Short version: Verification techniques analyze software (or hardware) for bugs: behaviors that are unwanted, often unexpected, and can cause an application to end up in an unworkable state, crash, or simply compute wrong results. This project develops a verification technique that exploits the fact that most software systems are designed over a variable number of resource instances. How do changes (especially incremental changes) of the instance parameter affect the behavior of the software?


More details: Many systems are naturally designed (consciously or not) over a variable number of certain resources, which can mean physical or logical entities. Examples of such resources include:

  • the number of physical components of a certain functional type,
  • the number of clients that simultaneously request a service from a server,
  • the capacity of the communication channel between components,
  • the number of context switches permitted among concurrent threads,
  • the recursion nesting depth (= stack size) permitted in a piece of software.
We can expect that the behavior of the instances of the parametric design family (= the concrete designs for each parameter choice) depend on the parameter in a smooth, "continuous" way. This enables analyses of the function that maps the number of resource instances (= the parameter) to a concrete design (this function goes from the natural numbers to the design space).
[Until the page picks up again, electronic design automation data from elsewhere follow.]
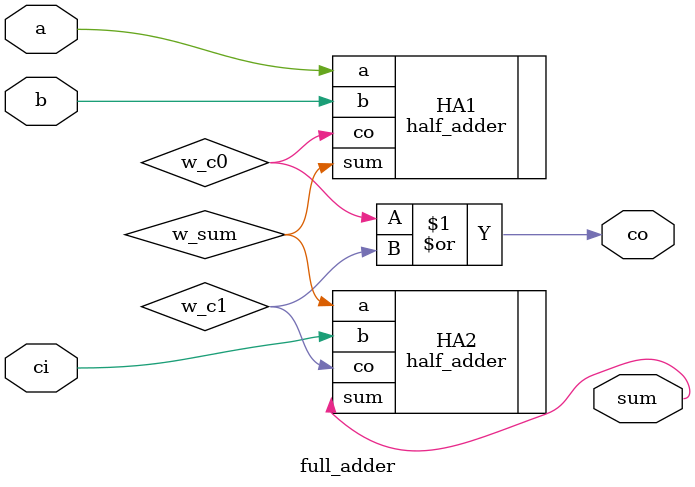
<source format=sv>
module full_adder (a, b, ci, sum, co);

  input a, b, ci;
  output sum, co;

  logic w_sum, w_c0, w_c1;

  half_adder HA1 (.a(a), .b(b), .sum(w_sum), .co(w_c0));
  half_adder HA2 (.a(w_sum), .b(ci), .sum(sum), .co(w_c1));

  assign co = w_c0 | w_c1;

endmodule

</source>
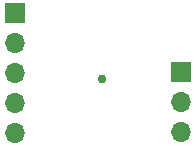
<source format=gbr>
%TF.GenerationSoftware,KiCad,Pcbnew,7.0.1-0*%
%TF.CreationDate,2023-04-11T15:49:42+08:00*%
%TF.ProjectId,firstproject,66697273-7470-4726-9f6a-6563742e6b69,rev?*%
%TF.SameCoordinates,Original*%
%TF.FileFunction,Soldermask,Bot*%
%TF.FilePolarity,Negative*%
%FSLAX46Y46*%
G04 Gerber Fmt 4.6, Leading zero omitted, Abs format (unit mm)*
G04 Created by KiCad (PCBNEW 7.0.1-0) date 2023-04-11 15:49:42*
%MOMM*%
%LPD*%
G01*
G04 APERTURE LIST*
%ADD10R,1.700000X1.700000*%
%ADD11O,1.700000X1.700000*%
%ADD12C,0.750000*%
G04 APERTURE END LIST*
D10*
%TO.C,J1*%
X136017000Y-93853000D03*
D11*
X136017000Y-96393000D03*
X136017000Y-98933000D03*
%TD*%
D10*
%TO.C,J2*%
X121920000Y-88900000D03*
D11*
X121920000Y-91440000D03*
X121920000Y-93980000D03*
X121920000Y-96520000D03*
X121920000Y-99060000D03*
%TD*%
D12*
%TO.C,MK1*%
X129287000Y-94483000D03*
%TD*%
M02*

</source>
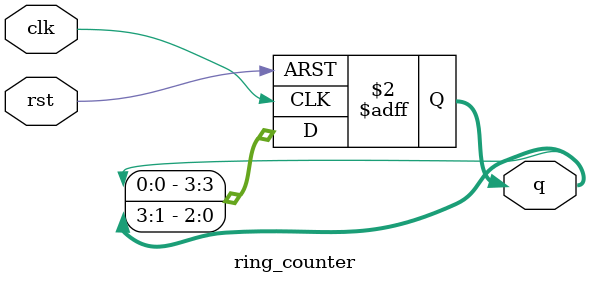
<source format=v>
module ring_counter(q,clk,rst);
output [3:0] q;
input clk,rst;
reg [3:0] q;

always@(posedge clk or posedge rst)
begin
if(rst)
q<=4'b0001;
else
q<={q[0],q[3:1]};
end

endmodule
</source>
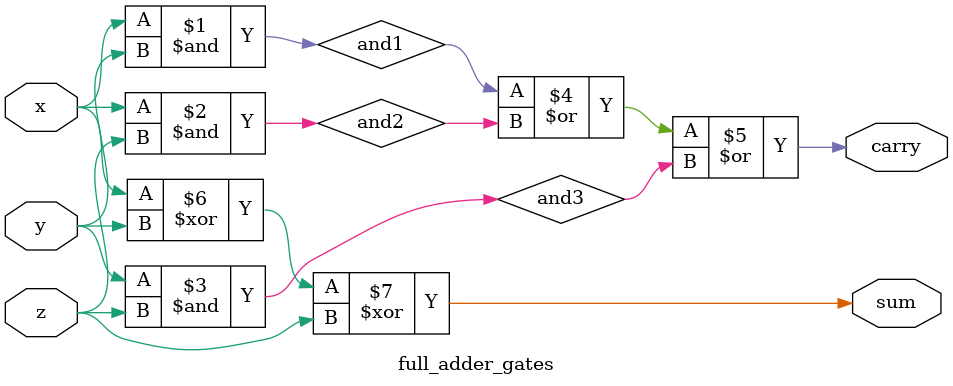
<source format=v>
module full_adder_gates(x,y,z,sum,carry);
input x,y,z;
output sum,carry;
wire and1,and2,and3,sum1;

and U_and1 (and1,x,y),
    U_and2 (and2,x,z),
    U_and3 (and3,y,z);
or  U_or   (carry,and1,and2,and3);
xor U_sum (sum,x,y,z);

endmodule

</source>
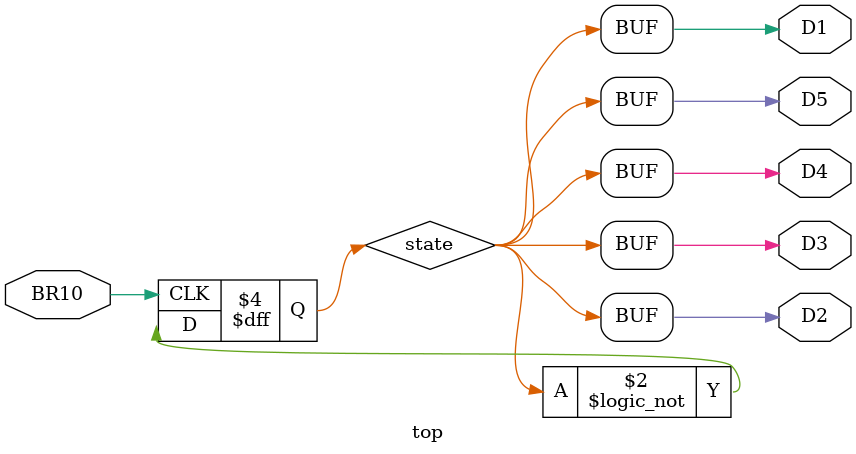
<source format=v>

module top (
	input	BR10,

	output	D1,
	output	D2,
	output	D3,
	output	D4,
	output	D5
);


	reg	state = 0;
	assign	D1 = state;
	assign	D2 = state;
	assign	D3 = state;
	assign	D4 = state;
	assign	D5 = state;

	always @(negedge BR10) state <= !state;

endmodule

</source>
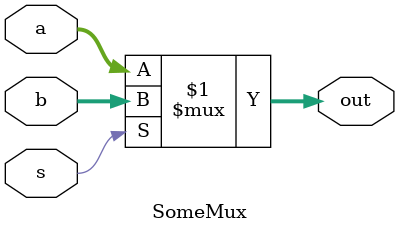
<source format=sv>
`timescale 1ns / 1ps

module SomeMux(
    input logic [3:0] a,
    input logic [3:0] b,
    input logic s,
    output logic [3:0] out);

    assign out = s ? b : a; 

endmodule

</source>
More concretely, suppose k is an integral parameter of the design. With the target property P to be verified in mind, we define a function O mapping the parameter to observations about the design of size k, such that knowledge of O(k) enables a decision on whether P holds of the instance of size k. For example, the "observation" could simply be the set of states reachable in the system of size k.

In general, we require of function O that it be monotone: more resources means more system behaviors (observations). This is almost always the case provided the value of k is not accessible in the program defining a system instance's behavior. (If it is, the dependence on k can be arbitrary, making analysis against unbounded k in general impossible.)

We now analyze the system design for increasing values of k. Due to monotonicity of O, consecutive observation sets O(k) are in some sort of relationship. This begs the question whether the function O converges at some parameter point k0, i.e. whether it stops increasing after reaching k0. If so, the truth value of property P has stabilized, i.e. unless we have detected a violation of P up to this point, we have proved the property for all parameter instances.